I also learned that the way that I’m built makes it difficult for me to ride properly. I was slightly pigeon-toed as a baby, and you can still see it on my right leg. I see it all the time when I just hang out and stand. Well, apparently it’s no different in the stirrups. Because of the fact that my leg comes out of my hip weird, it wants to sit the opposite way that it should in the stirrups: with my weight on the outside of my foot. Also, it pops my right knee way out from the saddle; my trainer was able to slide her whole arm between my knee and the saddle without me moving. I think it’s fixable, but she says it will be hard to change. Joy.

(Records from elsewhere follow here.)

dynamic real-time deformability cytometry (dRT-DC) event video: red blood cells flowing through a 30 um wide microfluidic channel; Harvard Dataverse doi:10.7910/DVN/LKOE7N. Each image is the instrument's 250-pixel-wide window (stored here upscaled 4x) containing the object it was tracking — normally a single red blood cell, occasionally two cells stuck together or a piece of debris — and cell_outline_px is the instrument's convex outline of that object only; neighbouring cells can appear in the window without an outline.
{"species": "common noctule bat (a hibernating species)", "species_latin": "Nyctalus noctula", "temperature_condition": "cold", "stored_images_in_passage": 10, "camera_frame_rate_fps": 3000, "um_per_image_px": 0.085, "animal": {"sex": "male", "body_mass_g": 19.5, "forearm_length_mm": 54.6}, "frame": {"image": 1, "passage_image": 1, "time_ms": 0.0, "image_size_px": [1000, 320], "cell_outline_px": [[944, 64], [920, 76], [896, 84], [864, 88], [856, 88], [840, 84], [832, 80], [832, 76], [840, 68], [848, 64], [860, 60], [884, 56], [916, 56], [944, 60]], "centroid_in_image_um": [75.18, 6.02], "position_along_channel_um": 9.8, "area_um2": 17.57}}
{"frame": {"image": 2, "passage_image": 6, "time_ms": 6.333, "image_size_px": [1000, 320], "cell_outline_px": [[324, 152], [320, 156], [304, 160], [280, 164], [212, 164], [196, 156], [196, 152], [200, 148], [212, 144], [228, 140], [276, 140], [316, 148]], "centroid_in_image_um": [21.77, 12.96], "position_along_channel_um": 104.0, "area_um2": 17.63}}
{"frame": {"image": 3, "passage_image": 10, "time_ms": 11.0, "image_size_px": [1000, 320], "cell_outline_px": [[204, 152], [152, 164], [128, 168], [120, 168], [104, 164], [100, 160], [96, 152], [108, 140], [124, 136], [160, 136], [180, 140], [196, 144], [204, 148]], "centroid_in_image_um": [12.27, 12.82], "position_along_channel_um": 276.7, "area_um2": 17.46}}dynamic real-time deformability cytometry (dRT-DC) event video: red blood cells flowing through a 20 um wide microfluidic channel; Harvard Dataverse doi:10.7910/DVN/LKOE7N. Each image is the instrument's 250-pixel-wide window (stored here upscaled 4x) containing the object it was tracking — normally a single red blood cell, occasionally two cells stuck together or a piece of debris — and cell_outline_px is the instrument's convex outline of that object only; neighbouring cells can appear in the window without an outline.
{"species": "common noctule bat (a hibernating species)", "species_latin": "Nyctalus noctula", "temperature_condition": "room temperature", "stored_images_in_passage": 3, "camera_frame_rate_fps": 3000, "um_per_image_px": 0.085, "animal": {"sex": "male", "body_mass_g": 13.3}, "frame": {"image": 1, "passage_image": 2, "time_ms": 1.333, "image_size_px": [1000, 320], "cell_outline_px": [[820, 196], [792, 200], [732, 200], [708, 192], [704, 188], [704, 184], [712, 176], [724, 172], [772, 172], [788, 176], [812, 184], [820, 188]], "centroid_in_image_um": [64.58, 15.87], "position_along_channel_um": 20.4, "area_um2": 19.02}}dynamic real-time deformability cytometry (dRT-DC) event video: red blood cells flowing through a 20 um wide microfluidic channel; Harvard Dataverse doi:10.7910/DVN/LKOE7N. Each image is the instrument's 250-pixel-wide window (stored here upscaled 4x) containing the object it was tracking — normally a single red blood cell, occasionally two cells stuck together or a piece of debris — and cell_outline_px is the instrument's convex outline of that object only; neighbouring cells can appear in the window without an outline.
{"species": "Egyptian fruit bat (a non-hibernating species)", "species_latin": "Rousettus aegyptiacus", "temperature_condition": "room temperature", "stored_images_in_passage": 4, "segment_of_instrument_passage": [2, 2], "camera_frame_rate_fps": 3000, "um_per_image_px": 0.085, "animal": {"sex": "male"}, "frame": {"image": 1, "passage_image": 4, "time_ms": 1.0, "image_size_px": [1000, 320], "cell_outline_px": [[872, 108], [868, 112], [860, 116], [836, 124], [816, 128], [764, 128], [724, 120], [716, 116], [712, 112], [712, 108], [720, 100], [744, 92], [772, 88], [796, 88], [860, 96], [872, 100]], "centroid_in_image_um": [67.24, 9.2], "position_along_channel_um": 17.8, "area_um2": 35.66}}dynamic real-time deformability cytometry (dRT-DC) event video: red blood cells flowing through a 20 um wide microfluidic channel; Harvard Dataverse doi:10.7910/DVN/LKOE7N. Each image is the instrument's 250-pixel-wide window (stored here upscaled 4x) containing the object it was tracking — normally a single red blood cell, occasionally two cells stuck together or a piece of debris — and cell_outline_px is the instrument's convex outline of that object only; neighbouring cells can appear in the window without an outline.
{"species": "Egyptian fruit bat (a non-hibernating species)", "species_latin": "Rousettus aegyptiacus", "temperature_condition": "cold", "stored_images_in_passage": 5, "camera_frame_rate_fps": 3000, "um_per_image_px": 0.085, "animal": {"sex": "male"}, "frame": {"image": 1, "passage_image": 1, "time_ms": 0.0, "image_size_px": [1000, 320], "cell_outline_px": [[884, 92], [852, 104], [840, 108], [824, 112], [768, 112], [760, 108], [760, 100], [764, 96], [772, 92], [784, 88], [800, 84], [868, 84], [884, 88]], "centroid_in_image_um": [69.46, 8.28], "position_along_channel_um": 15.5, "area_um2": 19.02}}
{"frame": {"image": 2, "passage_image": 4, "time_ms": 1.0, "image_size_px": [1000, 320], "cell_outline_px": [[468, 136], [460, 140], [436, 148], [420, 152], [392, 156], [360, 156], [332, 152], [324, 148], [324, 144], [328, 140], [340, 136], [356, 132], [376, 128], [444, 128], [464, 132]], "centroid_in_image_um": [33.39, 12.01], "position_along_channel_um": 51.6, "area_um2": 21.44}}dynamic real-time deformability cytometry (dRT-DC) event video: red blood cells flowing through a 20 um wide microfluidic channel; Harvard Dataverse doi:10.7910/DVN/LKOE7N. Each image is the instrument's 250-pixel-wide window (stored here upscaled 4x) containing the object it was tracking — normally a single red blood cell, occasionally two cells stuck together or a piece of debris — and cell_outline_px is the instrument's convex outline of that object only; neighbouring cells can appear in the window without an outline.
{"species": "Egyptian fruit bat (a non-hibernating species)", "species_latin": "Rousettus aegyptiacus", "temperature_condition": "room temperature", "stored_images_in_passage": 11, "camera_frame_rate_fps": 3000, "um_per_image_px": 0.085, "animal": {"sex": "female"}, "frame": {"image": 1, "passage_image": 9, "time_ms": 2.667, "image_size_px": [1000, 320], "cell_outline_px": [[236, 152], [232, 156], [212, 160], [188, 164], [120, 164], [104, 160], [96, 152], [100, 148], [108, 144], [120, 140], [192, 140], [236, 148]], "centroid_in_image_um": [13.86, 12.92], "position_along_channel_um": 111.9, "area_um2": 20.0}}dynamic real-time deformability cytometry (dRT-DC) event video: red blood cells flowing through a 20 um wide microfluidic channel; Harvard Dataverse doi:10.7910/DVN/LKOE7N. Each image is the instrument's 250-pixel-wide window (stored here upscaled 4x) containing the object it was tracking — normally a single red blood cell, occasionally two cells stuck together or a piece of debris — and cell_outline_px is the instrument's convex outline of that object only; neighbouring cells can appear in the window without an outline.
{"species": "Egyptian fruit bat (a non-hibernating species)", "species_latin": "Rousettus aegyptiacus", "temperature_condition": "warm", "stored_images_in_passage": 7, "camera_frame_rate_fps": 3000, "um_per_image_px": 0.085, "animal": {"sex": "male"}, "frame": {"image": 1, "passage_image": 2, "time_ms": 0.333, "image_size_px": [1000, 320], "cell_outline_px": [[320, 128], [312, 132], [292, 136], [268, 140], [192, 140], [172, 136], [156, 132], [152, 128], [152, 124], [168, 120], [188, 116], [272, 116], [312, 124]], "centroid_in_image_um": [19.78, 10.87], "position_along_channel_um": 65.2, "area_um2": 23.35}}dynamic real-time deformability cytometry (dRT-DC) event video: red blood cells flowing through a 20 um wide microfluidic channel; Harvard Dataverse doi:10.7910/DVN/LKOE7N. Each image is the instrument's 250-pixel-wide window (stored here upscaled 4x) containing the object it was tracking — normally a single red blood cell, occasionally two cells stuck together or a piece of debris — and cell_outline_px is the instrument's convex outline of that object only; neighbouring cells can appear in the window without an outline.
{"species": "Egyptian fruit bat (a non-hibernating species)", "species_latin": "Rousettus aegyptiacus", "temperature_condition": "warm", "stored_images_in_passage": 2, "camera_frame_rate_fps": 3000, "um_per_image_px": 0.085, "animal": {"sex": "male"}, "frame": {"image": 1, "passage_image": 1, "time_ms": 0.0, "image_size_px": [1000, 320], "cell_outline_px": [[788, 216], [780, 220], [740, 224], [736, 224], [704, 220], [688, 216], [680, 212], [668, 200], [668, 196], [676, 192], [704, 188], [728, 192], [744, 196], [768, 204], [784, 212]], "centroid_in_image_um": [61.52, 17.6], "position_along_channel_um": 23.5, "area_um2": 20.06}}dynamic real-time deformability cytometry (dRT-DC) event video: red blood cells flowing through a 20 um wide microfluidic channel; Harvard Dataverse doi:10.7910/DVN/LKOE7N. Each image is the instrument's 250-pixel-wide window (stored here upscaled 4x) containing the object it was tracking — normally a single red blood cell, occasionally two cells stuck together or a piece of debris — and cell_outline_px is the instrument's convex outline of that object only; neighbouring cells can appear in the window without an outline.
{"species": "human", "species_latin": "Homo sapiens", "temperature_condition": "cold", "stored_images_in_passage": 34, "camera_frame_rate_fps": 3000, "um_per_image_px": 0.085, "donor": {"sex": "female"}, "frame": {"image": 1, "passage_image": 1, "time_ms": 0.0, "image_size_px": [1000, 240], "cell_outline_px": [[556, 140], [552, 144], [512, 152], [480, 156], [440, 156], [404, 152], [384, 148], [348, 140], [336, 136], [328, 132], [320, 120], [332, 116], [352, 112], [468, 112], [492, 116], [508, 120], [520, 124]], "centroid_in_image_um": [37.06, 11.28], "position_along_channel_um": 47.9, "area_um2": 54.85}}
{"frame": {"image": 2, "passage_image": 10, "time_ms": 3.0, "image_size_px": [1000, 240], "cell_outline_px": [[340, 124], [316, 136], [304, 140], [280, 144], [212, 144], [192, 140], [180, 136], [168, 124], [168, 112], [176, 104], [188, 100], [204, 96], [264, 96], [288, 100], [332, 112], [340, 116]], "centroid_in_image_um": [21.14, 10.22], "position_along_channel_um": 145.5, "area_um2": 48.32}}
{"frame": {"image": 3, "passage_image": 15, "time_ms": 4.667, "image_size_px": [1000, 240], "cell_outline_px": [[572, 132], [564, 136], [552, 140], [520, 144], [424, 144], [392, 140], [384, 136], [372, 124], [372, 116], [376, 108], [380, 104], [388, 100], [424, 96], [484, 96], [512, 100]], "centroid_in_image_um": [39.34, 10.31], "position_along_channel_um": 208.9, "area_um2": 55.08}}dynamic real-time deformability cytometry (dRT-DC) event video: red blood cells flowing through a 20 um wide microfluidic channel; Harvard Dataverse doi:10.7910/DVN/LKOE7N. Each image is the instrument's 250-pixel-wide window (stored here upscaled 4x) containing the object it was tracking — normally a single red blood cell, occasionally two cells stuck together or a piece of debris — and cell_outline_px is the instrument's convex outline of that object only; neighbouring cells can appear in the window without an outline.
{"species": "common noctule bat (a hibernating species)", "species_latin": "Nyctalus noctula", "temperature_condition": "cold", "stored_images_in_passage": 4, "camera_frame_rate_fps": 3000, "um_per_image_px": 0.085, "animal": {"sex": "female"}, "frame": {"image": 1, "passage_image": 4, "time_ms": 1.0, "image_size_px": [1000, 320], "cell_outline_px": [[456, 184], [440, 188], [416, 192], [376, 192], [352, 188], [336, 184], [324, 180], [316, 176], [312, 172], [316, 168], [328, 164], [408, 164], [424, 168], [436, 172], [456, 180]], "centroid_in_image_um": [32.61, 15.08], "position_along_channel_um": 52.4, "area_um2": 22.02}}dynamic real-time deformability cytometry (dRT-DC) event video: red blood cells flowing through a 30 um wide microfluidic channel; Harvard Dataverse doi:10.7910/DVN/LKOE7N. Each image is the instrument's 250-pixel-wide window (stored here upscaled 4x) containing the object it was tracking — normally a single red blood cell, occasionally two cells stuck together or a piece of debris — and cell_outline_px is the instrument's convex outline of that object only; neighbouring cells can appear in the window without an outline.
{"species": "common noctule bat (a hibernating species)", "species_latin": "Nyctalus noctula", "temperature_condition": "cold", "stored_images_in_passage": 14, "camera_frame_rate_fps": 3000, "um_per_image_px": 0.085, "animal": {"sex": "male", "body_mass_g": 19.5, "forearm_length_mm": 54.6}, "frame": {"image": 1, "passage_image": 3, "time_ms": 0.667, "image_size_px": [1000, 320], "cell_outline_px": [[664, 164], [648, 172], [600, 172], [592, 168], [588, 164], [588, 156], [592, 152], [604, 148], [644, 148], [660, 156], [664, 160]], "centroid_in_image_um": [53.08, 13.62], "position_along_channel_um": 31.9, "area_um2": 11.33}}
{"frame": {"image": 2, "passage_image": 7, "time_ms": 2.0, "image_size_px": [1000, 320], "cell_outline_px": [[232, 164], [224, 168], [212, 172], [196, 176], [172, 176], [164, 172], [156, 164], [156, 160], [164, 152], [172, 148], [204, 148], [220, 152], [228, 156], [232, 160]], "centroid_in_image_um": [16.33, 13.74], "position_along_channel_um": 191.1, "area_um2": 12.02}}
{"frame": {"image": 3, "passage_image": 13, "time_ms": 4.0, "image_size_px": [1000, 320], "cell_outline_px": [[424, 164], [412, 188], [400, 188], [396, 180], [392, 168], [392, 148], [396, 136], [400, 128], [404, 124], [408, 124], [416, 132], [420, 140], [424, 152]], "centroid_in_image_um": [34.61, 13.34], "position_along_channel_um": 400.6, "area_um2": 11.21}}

What she ended up having me do was to hold the “holy shit strap” (connected to the d-rings on the saddle) with my inside hand and to make a fist with my outside hand. I needed to press the fist into my back, arch my back against the fist, and post. The first few circles on the lunge were bad. I didn’t trust myself, and I kept tumbling forward. After a while, though, I got it. Once we had a few good circles around, my trainer told me to put both hands on the strap, and shock of shocks, I was able to maintain the post without the fist. “Now put both hands on your hips!” And all of a sudden, I was posting almost effortlessly, with no pain in my back, and no freaking hands!
I knew I was grinning like a fool. It was seriously the coolest thing ever, and we’re going to do it again for the next few weeks because I really, really need to confidence and the balance.
I wonder if the fact that I’m so imbalanced makes it hard for me to find the correct diagonal when I trot. My sitting trot is amazing, but my posting trot blows, partially because of the aforementioned “posting from the back” thing, and partially because I only get my diagonals right about 30% of the time. But once I got going without my reins, I could pick up right almost every time, and I could tell almost instantly whether I had it wrong. I think next week I’m going to ask if I can tell my trainer when I think it’s right versus wrong and just see if it’s easier to feel when I’m actually positioned correctly.
I’m taking two lessons next week because I’m taking my comp day off of work to make up for all the overtime I’ve put in. I ideally want to start taking two lessons a week once we’re done paying for the wedding, so it’ll be fun to see how it feels. I can’t wait to have my reins taken away again, though. I just hope it doesn’t all fall apart when I get them back.